So relativity of simultaneity is demonstrated in that the two different time-like lines that meet at event P have two different Minkowski-Orthogonal 3-dimensional hyper-planes associated with them. So to say event B is on the hyper-plane Minkowski-Orthogonal to the line $$\vec{x} = \vec{x}_P$$ at event P is to say event B is Σ-simultaneous with event P. But event B is not Σ'-simultaneous with P if $$\left( \vec{x}_B - \vec{x}_P \right) \cdot \vec{v} \neq 0$$. (Here we use the usual 3-dimensional dot-product.) This follows from the Lorentz transform:
Given: $$t_B = t_P$$ and $$\left( \vec{x}_B - \vec{x}_P \right) \cdot \vec{v} \neq 0$$, it follows that t' coordinate associated with event B is $$t'_B = \gamma \left( t_B - \frac{\vec{x}_B \cdot \vec{v}}{c^2} \right) = \gamma \left( t_P - \frac{\vec{x}_P \cdot \vec{v}}{c^2} - \frac{ \left( \vec{x}_B - \vec{x}_P \right) \cdot \vec{v}}{c^2} \right) = t'_P - \frac{\gamma}{c^2} \left( \vec{x}_B - \vec{x}_P \right) \cdot \vec{v} \neq t'_P$$.
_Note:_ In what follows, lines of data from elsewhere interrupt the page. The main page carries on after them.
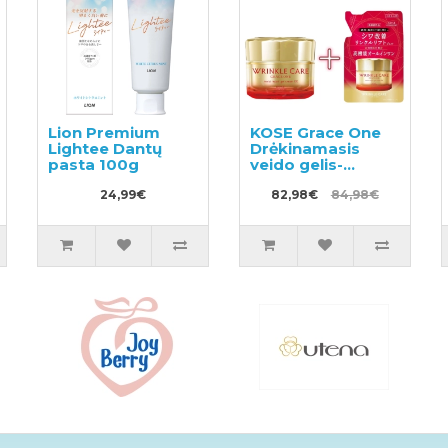
Lion Premium
KOSE Grace One
Lightee Dantų
Drėkinamasis
pasta 100g
veido gelis-
kremas nuo
24,99€
raukšlių 100g +
82,98€
84,98€
užpildas 90g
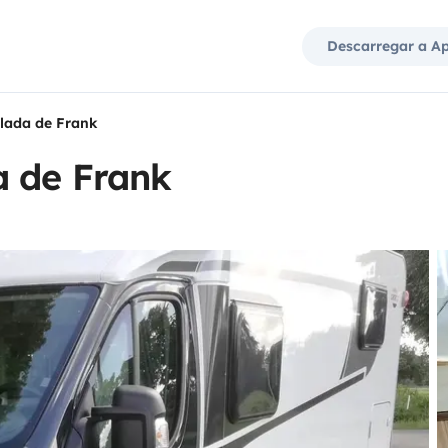
Descarregar a A
lada de Frank
a de Frank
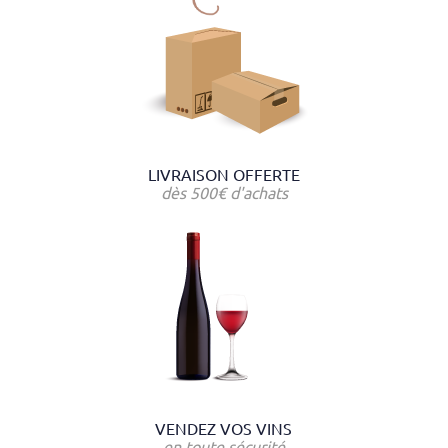
LIVRAISON OFFERTE
dès 500€ d'achats
VENDEZ VOS VINS
en toute sécurité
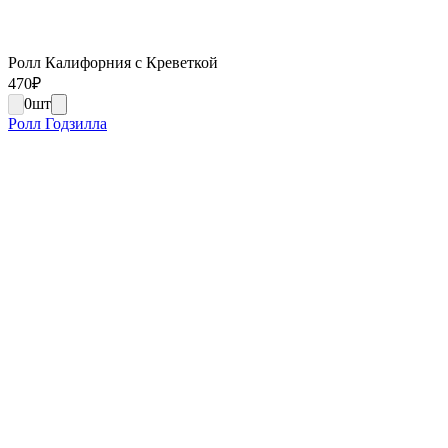
Ролл Калифорния с Креветкой
470
₽
0
шт
Ролл Годзилла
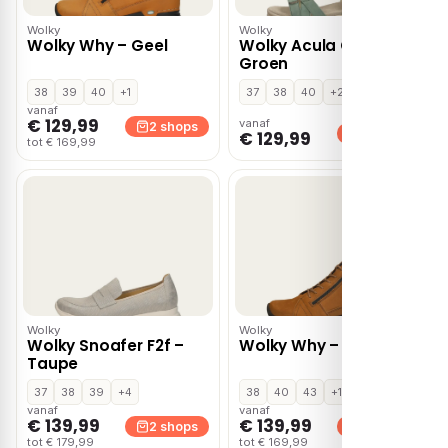
Wolky
Wolky
Wolky Why – Geel
Wolky Acula Gobi –
Groen
38
39
40
+1
37
38
40
+2
vanaf
€ 129,99
vanaf
2 shops
2 shops
€ 129,99
tot € 169,99
Wolky
Wolky
Wolky Snoafer F2f –
Wolky Why – Cognac
Taupe
37
38
39
+4
38
40
43
+1
vanaf
vanaf
€ 139,99
€ 139,99
2 shops
2 shops
tot € 179,99
tot € 169,99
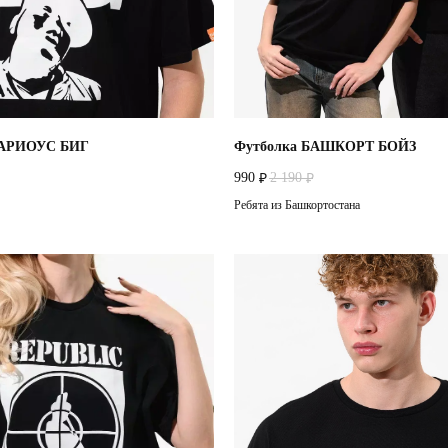
ТАРИОУС БИГ
Футболка БАШКОРТ БОЙЗ
990
2 190
₽
₽
Ребята из Башкортостана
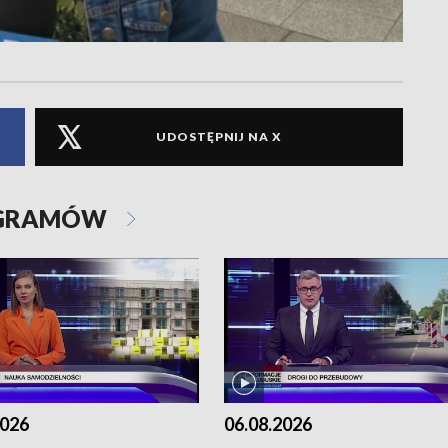
UDOSTĘPNIJ NA X
OGRAMÓW
2026
06.08.2026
http://en.wikipedia.org/wiki/Lorentz_transformation#Boost_in_any_direction
Since the generic event B proves the two space-like hyper-planes $$t = t_P$$ and $$t' = t'_P$$ are not identical, the non-equivalence of the hyper-planes is a geometrical truth about space-time, independent of coordinates. As each hyper-plane constitutes a locus of all frame-simultaneous events, non-equivalence of hyper-planes demonstrates relativity of simultaneity. And thus the only thing concretely used was the event P and the two different standards of rest of frames Σ and Σ'.